▶ **SELECTED EXCERPT**
__________________________________________________

# Design of Digital Platforms - Final report - Group 31

Thomas Debelle ESAT *KU Leuven* Leuven, Belgium [thomas.debelle@student.kuleuven.be](mailto:thomas.debelle@student.kuleuven.be)

Sjouke Spijkerman ESAT *KU Leuven* Leuven, Belgium [sjouke.spijkerman@student.kuleuven.be](mailto:sjouke.spijkerman@student.kuleuven.be)

*Abstract*—This report presents the multiple design steps for a specific design of the RSA algorithm using a Co-Design implementation of the Pynq Z-2 FPGA in Verilog and C code combined with the ARM assembly. The report will elaborate on design choices and provide further analyses and metrics on the implementation. Finally, a method for testing the implementation and benchmarking is proposed.

__________________________________________________

Reproduce, without any change, everything in the report excerpt from "# Design of" down to "benchmarking is proposed.". The entries that come next are not needed.

__________________________________________________

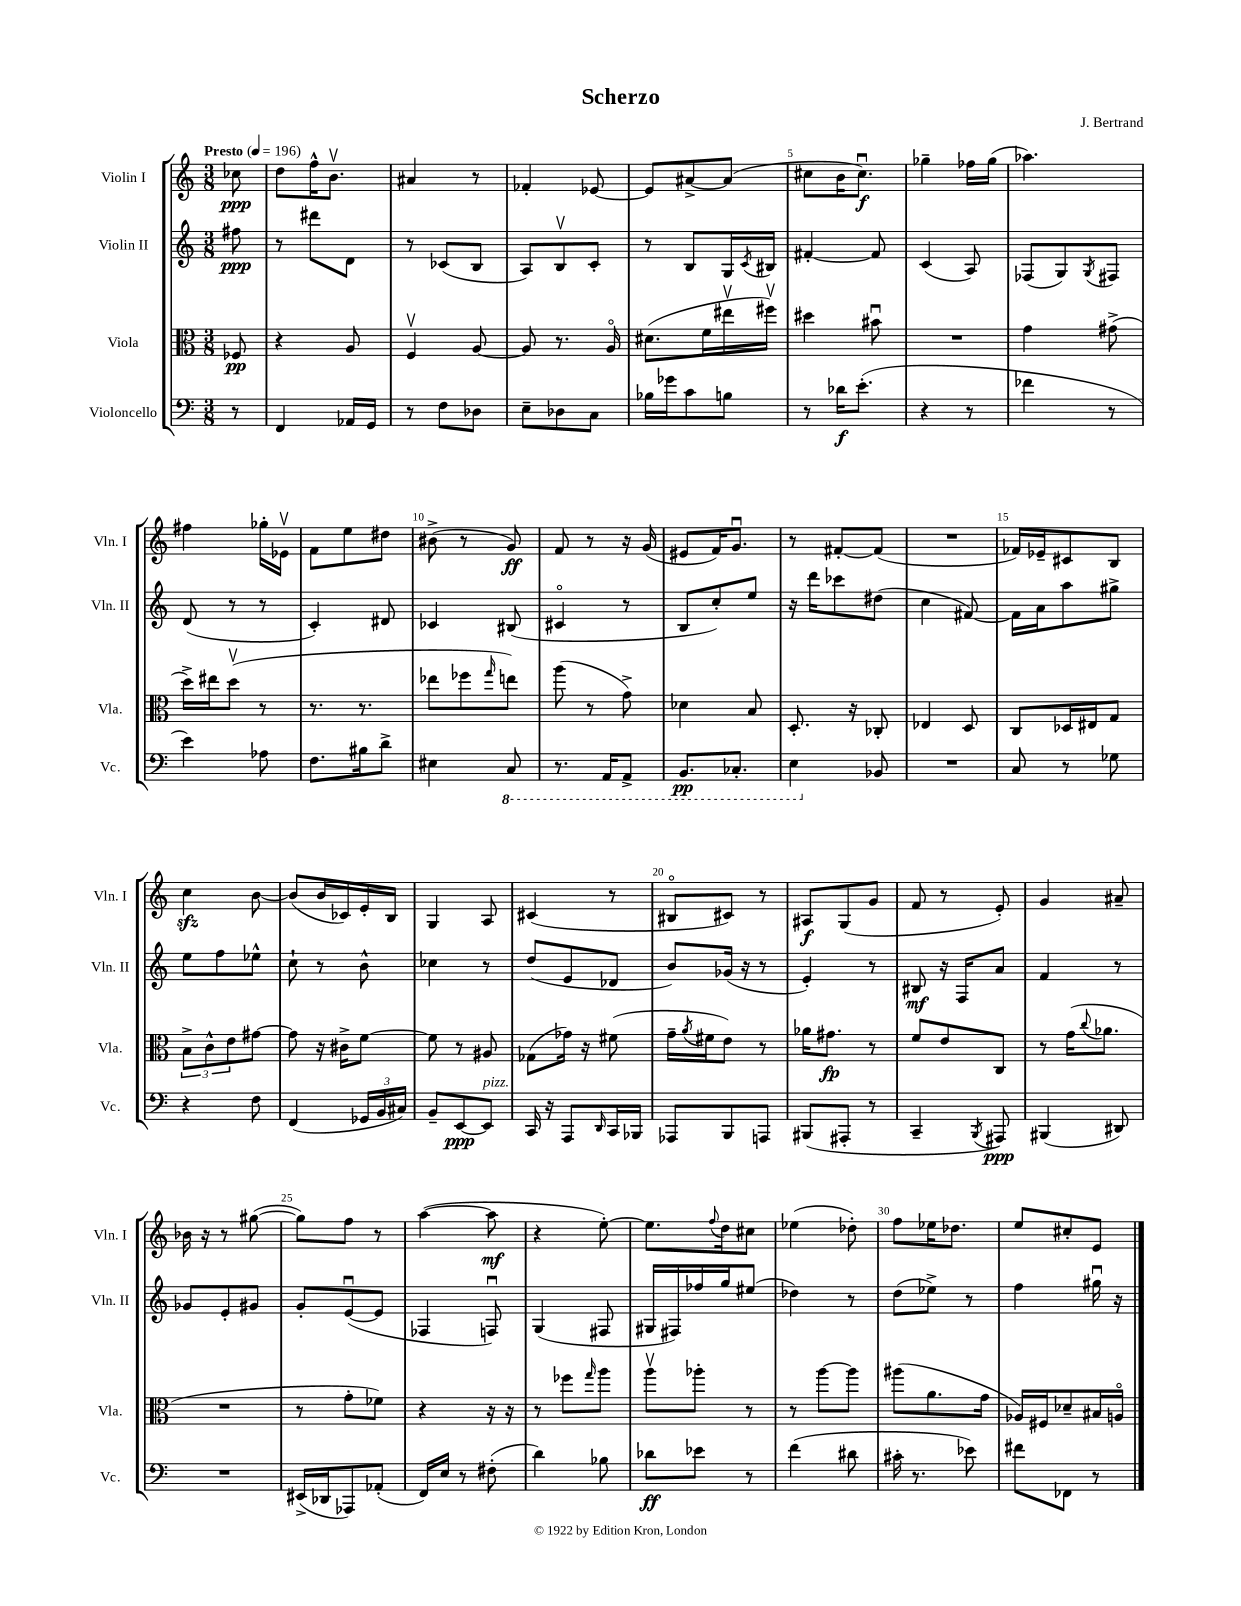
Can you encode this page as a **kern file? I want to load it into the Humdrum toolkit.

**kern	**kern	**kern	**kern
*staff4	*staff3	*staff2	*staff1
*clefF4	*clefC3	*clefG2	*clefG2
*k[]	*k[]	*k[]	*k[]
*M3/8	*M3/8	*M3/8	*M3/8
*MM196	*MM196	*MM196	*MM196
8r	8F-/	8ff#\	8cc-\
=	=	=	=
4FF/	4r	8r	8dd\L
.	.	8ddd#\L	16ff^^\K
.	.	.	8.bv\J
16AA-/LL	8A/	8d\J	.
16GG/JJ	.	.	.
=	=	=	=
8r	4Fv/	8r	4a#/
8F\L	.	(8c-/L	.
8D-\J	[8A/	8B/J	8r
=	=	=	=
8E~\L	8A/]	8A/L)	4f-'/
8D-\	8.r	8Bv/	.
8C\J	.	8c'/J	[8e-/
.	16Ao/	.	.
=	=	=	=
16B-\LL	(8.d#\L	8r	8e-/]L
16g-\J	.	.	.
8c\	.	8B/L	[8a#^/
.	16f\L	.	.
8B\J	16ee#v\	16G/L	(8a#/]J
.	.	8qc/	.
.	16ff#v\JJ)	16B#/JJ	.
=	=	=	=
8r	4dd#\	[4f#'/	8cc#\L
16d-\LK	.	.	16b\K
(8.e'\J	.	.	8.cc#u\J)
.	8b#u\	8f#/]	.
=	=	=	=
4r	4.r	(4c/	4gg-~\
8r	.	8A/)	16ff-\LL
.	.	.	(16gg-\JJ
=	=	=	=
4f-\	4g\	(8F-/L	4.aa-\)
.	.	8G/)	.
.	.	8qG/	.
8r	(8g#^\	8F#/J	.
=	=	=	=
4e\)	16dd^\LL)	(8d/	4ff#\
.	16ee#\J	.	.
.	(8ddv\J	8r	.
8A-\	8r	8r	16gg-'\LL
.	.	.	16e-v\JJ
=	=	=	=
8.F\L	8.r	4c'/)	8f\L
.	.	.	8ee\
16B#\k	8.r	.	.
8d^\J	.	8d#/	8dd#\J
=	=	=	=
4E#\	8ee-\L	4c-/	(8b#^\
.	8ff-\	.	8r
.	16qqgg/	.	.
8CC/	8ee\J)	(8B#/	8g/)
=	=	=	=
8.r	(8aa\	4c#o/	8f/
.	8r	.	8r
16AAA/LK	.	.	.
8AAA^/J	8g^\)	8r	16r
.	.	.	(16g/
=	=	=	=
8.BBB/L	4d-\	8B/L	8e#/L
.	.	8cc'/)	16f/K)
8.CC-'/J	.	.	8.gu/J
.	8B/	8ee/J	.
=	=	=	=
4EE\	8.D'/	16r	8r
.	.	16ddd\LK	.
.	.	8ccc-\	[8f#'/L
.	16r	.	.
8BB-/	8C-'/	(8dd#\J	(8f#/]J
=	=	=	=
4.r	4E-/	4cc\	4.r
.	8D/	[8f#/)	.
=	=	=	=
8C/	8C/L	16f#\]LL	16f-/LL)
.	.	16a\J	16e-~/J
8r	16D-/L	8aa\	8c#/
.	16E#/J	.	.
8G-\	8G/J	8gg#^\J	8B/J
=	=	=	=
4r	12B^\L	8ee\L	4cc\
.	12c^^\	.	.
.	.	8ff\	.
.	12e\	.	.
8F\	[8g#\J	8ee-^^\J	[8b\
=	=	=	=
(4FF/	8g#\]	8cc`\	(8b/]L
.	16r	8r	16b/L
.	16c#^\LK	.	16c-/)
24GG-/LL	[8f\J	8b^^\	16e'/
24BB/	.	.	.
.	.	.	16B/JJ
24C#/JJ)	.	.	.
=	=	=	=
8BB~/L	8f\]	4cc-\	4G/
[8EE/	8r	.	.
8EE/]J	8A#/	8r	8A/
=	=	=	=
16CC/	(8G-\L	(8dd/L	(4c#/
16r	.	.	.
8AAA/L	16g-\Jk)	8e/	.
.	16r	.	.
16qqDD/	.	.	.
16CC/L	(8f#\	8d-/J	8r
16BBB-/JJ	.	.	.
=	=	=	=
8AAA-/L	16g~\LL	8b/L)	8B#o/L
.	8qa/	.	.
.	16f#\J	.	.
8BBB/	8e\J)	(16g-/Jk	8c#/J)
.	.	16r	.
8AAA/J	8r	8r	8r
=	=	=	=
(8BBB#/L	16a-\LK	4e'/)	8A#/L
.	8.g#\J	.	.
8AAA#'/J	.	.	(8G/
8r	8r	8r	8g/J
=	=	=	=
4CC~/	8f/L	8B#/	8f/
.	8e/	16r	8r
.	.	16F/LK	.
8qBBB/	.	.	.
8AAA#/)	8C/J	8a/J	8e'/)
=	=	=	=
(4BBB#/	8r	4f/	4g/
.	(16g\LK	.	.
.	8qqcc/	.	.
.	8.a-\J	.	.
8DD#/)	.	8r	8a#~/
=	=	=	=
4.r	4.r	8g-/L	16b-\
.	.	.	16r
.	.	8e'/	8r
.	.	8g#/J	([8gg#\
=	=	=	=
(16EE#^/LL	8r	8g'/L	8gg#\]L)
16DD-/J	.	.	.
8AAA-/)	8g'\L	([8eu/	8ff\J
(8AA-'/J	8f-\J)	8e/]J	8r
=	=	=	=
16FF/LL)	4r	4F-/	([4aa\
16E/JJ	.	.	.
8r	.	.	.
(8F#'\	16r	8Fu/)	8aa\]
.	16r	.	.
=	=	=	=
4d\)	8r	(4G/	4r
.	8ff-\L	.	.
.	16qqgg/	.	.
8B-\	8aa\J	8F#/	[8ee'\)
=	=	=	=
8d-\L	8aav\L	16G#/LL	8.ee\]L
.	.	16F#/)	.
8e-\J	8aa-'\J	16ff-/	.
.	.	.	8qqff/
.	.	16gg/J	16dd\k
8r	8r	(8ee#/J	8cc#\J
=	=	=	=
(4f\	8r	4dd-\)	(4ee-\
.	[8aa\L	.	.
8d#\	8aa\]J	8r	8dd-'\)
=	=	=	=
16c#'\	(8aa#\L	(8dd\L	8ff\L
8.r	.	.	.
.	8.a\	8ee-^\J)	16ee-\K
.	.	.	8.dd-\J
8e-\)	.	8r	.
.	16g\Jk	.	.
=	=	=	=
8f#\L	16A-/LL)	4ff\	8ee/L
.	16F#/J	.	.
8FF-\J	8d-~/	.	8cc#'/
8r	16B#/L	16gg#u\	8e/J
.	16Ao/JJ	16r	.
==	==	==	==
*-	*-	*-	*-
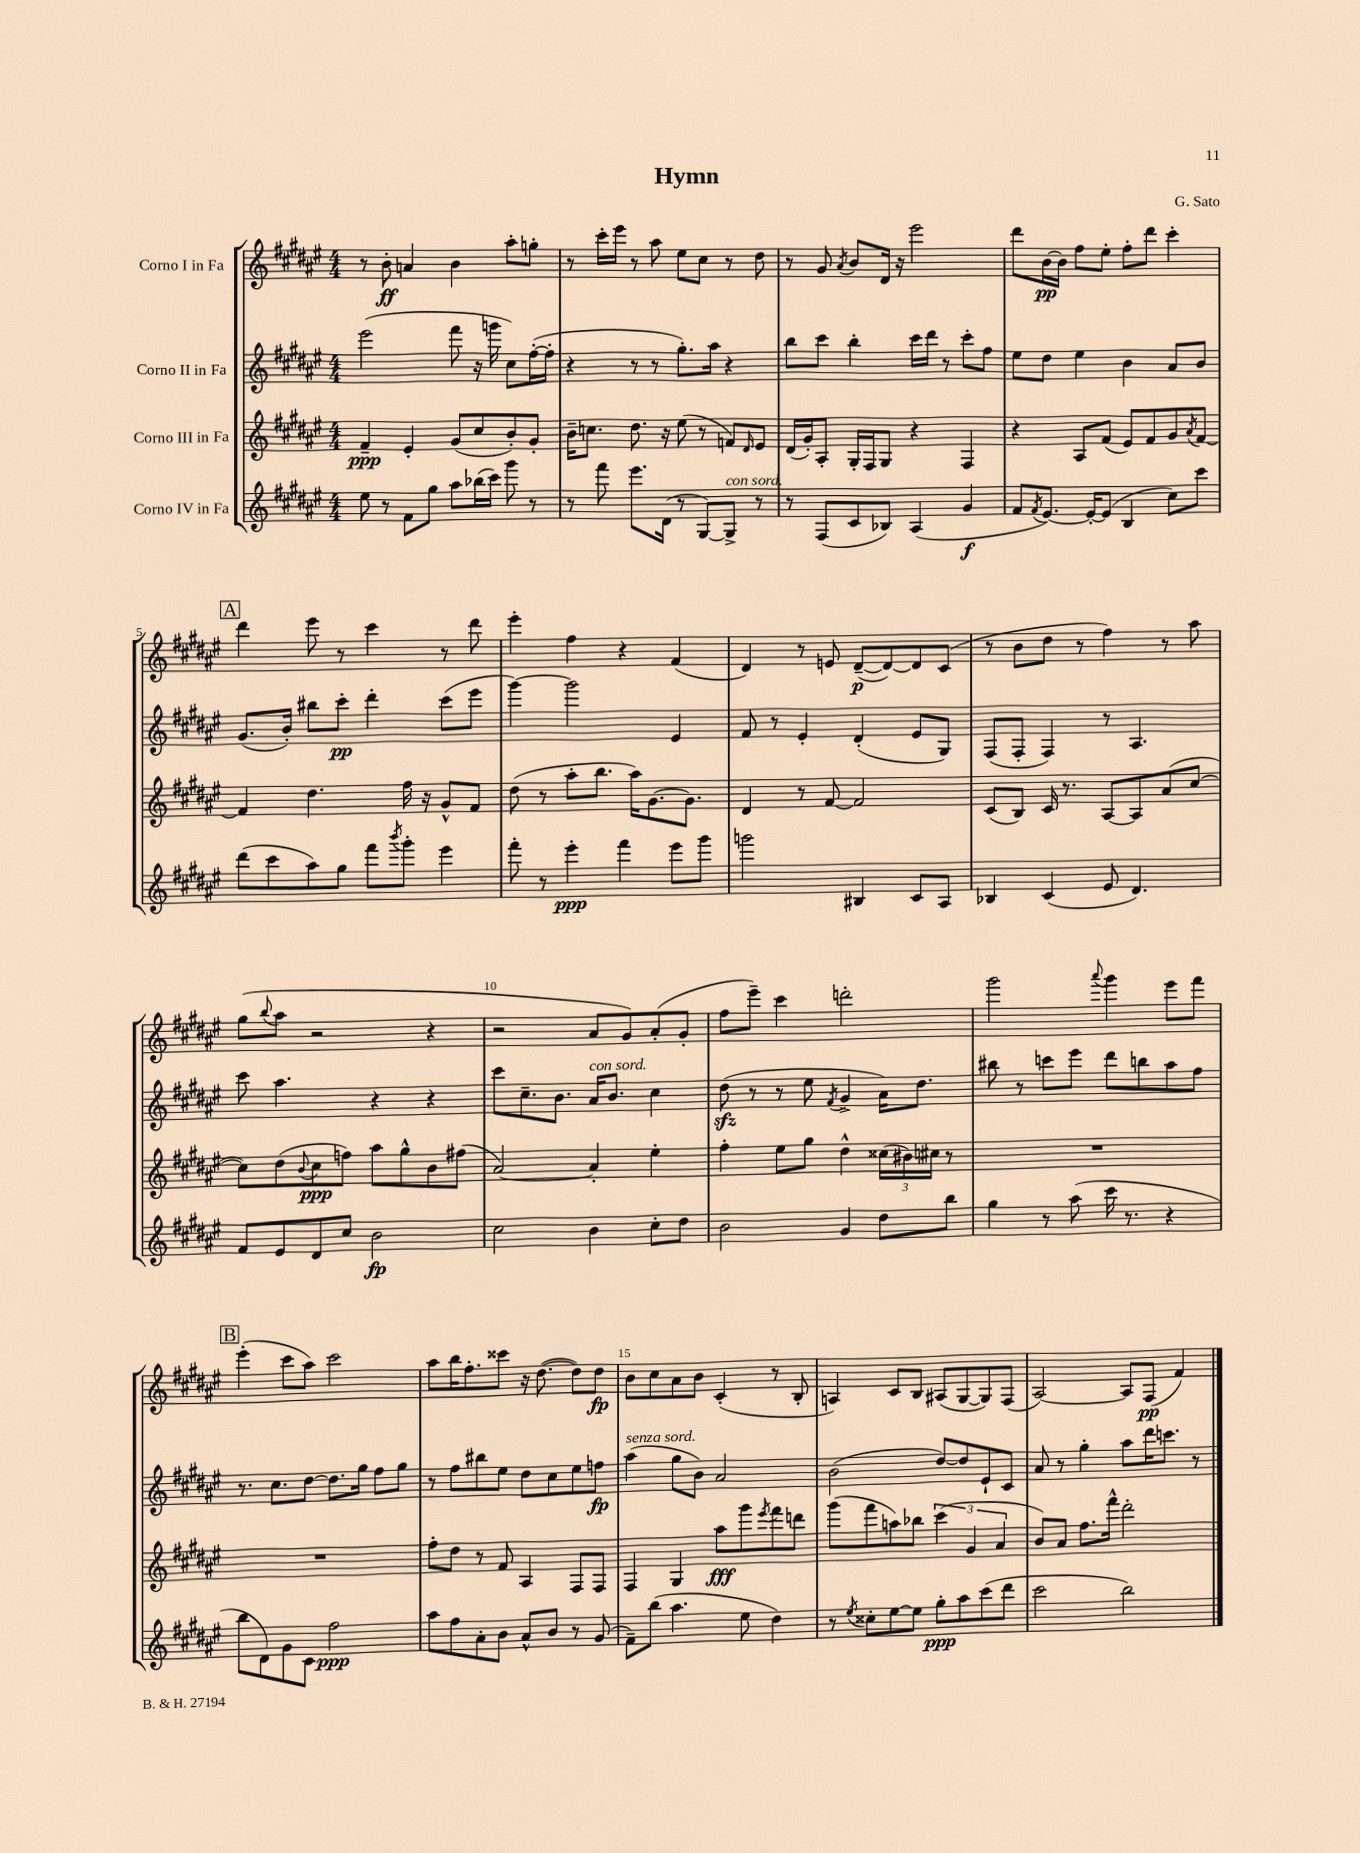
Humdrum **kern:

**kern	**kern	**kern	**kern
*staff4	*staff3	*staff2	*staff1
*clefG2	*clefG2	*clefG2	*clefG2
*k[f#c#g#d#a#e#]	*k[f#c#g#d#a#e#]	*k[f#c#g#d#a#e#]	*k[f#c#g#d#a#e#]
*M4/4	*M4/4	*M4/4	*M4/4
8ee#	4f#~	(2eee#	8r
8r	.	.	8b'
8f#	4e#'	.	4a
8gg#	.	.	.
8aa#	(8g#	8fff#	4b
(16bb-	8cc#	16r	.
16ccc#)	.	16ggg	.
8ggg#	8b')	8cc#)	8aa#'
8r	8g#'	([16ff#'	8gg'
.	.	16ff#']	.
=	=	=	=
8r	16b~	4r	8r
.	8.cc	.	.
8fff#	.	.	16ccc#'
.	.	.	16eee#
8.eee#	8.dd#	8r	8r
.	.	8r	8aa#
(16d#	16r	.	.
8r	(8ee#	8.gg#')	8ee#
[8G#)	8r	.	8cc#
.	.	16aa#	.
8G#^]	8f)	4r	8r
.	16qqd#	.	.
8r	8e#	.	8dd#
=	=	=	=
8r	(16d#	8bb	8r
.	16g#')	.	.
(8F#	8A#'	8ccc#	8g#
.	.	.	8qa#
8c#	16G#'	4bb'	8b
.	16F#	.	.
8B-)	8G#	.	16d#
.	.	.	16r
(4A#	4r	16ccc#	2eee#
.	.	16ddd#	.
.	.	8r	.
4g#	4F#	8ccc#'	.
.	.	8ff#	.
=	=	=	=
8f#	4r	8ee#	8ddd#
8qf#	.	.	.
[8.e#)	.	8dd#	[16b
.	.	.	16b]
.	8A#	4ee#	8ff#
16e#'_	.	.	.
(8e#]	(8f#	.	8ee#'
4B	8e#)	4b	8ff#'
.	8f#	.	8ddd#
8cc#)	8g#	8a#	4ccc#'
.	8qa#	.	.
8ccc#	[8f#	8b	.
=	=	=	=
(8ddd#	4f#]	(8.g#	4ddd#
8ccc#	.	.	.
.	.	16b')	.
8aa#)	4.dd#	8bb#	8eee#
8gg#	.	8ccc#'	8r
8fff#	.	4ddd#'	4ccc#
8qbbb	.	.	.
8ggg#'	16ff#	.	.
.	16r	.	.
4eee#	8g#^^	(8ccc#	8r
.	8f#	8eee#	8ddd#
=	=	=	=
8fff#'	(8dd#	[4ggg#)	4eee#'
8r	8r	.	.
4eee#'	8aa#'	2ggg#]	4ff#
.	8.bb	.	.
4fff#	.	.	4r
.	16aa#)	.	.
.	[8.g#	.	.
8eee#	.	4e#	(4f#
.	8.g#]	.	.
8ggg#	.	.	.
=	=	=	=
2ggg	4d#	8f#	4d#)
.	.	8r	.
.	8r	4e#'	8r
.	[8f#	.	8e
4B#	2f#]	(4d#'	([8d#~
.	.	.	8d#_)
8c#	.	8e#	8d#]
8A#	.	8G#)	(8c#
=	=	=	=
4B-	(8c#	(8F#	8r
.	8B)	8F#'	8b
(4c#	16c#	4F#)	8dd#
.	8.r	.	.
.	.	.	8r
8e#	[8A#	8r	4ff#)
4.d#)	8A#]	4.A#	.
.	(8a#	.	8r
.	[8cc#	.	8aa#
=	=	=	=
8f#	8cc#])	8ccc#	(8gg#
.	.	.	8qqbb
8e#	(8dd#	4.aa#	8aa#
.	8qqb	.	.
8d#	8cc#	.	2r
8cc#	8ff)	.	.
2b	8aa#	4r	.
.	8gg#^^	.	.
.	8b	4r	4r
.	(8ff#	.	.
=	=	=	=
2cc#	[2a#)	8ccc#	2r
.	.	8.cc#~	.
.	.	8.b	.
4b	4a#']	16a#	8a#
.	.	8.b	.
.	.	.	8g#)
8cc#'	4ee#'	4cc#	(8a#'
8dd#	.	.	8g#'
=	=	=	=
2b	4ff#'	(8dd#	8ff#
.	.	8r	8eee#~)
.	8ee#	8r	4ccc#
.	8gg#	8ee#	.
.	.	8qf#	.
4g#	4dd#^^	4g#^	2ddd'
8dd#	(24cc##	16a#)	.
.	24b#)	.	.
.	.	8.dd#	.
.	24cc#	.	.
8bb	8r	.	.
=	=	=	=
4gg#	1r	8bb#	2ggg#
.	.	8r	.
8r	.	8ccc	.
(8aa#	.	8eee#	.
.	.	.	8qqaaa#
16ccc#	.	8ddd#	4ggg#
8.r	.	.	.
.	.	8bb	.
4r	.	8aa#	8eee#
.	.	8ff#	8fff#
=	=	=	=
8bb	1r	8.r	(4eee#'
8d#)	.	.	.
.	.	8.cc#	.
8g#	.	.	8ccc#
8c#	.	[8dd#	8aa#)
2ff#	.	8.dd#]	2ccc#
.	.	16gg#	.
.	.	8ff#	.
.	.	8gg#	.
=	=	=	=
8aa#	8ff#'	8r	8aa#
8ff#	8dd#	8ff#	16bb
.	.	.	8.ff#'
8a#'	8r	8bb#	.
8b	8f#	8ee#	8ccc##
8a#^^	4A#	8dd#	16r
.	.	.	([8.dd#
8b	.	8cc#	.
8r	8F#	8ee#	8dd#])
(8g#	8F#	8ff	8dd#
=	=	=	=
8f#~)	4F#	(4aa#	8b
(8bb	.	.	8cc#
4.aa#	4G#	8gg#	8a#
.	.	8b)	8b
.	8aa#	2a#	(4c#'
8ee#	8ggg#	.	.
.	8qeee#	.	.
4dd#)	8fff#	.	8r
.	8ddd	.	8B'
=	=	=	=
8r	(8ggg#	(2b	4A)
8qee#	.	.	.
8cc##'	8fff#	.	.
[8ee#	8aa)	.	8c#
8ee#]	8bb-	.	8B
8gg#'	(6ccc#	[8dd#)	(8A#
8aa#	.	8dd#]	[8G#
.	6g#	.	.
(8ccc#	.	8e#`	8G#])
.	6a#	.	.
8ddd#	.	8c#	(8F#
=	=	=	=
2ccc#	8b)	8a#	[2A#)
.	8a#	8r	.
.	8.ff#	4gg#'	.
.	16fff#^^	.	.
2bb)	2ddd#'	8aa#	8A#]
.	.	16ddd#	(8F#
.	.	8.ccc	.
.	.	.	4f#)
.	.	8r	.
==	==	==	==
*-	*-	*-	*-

__________________________________________________

▶ **SOLUTION**
# Design of Digital Platforms - Final report - Group 31

Thomas Debelle ESAT *KU Leuven* Leuven, Belgium [thomas.debelle@student.kuleuven.be](mailto:thomas.debelle@student.kuleuven.be)

Sjouke Spijkerman ESAT *KU Leuven* Leuven, Belgium [sjouke.spijkerman@student.kuleuven.be](mailto:sjouke.spijkerman@student.kuleuven.be)

*Abstract*—This report presents the multiple design steps for a specific design of the RSA algorithm using a Co-Design implementation of the Pynq Z-2 FPGA in Verilog and C code combined with the ARM assembly. The report will elaborate on design choices and provide further analyses and metrics on the implementation. Finally, a method for testing the implementation and benchmarking is proposed.